Comparing to naive optimization

Question

Comparing to naive optimization

Hugo-Leung opened this issue 5 years ago · 4 comments

For a high dimensional problem, one naive approach is to calculate all the partial derivative in parallel then apply SGD or other algorithm. Have you compare this naive approach with your method, say in term of numbers of function calls and convergence rate.

Hugo-Leung commented 5 years ago

Thanks.

Answer 1 · 2019-11-06T15:13:00.000Z

This method is gradient-free (only uses function values). Let me know if that answers.

Answer 2 · 2019-12-13T22:28:57.000Z

Hi Paul, I don't think that really answered the question Hugo was getting at. Actually, I also had a similar question and found this before asking.

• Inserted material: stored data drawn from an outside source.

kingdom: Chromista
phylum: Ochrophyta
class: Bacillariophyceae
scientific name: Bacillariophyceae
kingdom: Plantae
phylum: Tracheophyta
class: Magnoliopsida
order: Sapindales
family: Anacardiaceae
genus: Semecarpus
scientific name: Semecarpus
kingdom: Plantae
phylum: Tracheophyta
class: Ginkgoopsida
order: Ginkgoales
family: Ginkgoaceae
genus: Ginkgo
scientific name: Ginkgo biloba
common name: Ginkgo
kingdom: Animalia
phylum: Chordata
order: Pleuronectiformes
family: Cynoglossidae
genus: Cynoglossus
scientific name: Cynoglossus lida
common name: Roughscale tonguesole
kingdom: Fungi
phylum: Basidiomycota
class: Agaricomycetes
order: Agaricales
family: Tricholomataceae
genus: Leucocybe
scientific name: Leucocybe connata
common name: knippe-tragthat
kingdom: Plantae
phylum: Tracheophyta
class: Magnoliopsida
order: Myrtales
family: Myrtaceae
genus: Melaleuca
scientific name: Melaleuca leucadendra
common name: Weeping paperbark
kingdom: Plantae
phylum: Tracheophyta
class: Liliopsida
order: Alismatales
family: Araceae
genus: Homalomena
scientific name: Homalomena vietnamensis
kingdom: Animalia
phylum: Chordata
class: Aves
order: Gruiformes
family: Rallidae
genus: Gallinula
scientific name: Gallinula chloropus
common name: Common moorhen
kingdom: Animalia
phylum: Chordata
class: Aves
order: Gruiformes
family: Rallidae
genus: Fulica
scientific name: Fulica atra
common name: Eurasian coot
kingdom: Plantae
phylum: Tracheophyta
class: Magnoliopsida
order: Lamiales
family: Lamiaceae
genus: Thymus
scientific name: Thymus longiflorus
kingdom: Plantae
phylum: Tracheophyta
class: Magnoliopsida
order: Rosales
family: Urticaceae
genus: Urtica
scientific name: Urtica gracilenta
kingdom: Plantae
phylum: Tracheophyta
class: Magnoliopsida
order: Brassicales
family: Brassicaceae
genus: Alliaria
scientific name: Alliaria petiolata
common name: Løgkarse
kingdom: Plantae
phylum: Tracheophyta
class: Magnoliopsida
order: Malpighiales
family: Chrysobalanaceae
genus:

As far as I know, with black box problems, one can use either an algorithm like yours specifically designed for black box, or use, say, a BFGS optimizer which relies on the gradient. The problem is calculating the gradient is slow when there are many parameters, but if one can solve the problem with parallel computing (as you are doing), then one could potentially calculate the gradients using parallel computing and just use BFGS...

Do you know if it is faster to use your black box algorithm, or to simply use BFGS and calculate the gradient in parallel each step (adding no additional time to each single step)? I suppose rephrasing that, one could ask: is N steps of your derivative-free algorithm faster than 1 BFGS steps with the gradients solved.

Answer 3 · 2019-12-14T23:36:46.000Z

Current method (blackbox) is primarily for hyper-parameter optimization (== expensive function in relatively low-dimensional space). For such cases, current approach (reconstructing function based on its values) is definitely more efficient than computing gradients, especially considering that function might potentially have noise and/or irregularities (cliffs, valleys etc). However, this is an empirical/intuitive statement, I can't provide exact numbers or proofs. Feel free to prove me wrong.

For an opposite side of the spectrum (cheap function in high dimensions), gradient-based methods would probably be the only option (because function reconstruction step itself actually becomes pretty expensive in high dimensions).

For intermediate cases I assume the answer is "it depends".